Prompt:
The required result is a copy of each line below in which "ring" appears.

Structured pose outputs:
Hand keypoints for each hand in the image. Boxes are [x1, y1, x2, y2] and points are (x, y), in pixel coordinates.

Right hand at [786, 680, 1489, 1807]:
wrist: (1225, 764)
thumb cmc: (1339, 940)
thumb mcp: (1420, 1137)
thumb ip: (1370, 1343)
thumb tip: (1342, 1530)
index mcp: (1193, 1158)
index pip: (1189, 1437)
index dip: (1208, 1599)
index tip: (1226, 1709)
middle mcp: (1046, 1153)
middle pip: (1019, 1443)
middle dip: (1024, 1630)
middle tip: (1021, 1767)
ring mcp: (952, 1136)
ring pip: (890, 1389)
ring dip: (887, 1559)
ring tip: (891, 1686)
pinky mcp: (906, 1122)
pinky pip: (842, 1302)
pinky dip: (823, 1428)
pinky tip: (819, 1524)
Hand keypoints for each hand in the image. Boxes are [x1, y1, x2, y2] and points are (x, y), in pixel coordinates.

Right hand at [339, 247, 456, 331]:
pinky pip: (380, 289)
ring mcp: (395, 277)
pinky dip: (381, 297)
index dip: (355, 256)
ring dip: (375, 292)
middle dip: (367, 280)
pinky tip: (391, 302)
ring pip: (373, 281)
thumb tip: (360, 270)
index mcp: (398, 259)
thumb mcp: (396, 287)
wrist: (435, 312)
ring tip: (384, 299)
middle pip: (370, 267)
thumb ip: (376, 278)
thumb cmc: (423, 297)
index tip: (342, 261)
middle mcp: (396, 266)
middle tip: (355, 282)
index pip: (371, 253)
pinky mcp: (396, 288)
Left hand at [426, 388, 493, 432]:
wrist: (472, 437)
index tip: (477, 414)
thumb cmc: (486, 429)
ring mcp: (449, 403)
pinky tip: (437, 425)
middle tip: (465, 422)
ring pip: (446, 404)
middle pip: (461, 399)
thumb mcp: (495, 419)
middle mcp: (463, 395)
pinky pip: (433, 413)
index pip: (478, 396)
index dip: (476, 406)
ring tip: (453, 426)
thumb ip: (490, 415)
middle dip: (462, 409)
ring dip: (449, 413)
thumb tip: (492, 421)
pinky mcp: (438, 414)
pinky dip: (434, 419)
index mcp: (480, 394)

Your solution:
ring mcp: (952, 1136)
ring pip: (890, 1389)
ring dip: (887, 1559)
ring tip: (891, 1686)
ring mcp: (395, 277)
ring dip: (375, 292)
ring pip: (373, 281)
ring tip: (384, 299)
ring mcp: (449, 403)
ring pip: (446, 404)
ring tip: (453, 426)
ring dip: (449, 413)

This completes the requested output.